╭─ Working data
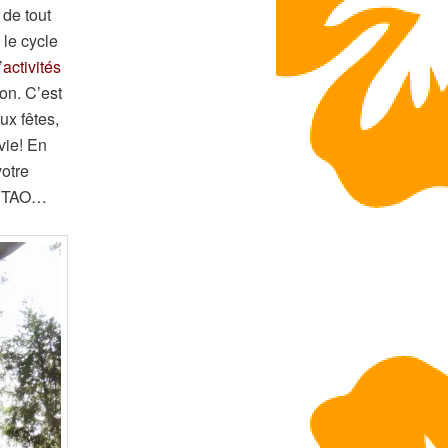
 de tout
 le cycle
’
activités
ion. C’est
ux fêtes,
vie! En
votre
du TAO…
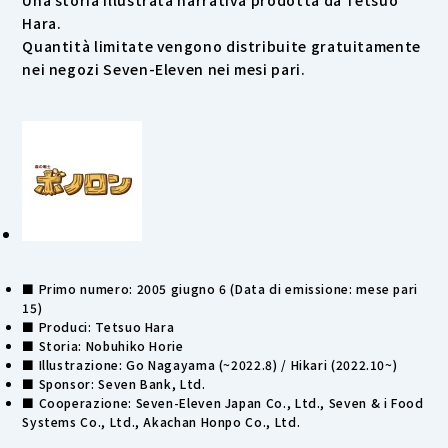
Una storia illustrata narrativa prodotta da Tetsuo
Hara.
Quantità limitate vengono distribuite gratuitamente
nei negozi Seven-Eleven nei mesi pari.
■ Primo numero: 2005 giugno 6 (Data di emissione: mese pari
15)
■ Produci: Tetsuo Hara
■ Storia: Nobuhiko Horie
■ Illustrazione: Go Nagayama (~2022.8) / Hikari (2022.10~)
■ Sponsor: Seven Bank, Ltd.
■ Cooperazione: Seven-Eleven Japan Co., Ltd., Seven & i Food
Systems Co., Ltd., Akachan Honpo Co., Ltd.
╰─
• [Your task]:
Give the lines again word for word, from the start of the records to the line holding "emissione: mese pari", both included, and leave out any picture.

• [Solution to this task]:
 de tout
 le cycle
’
activités
ion. C’est
ux fêtes,
vie! En
votre
du TAO…
Una storia illustrata narrativa prodotta da Tetsuo
Hara.
Quantità limitate vengono distribuite gratuitamente
nei negozi Seven-Eleven nei mesi pari.
■ Primo numero: 2005 giugno 6 (Data di emissione: mese pari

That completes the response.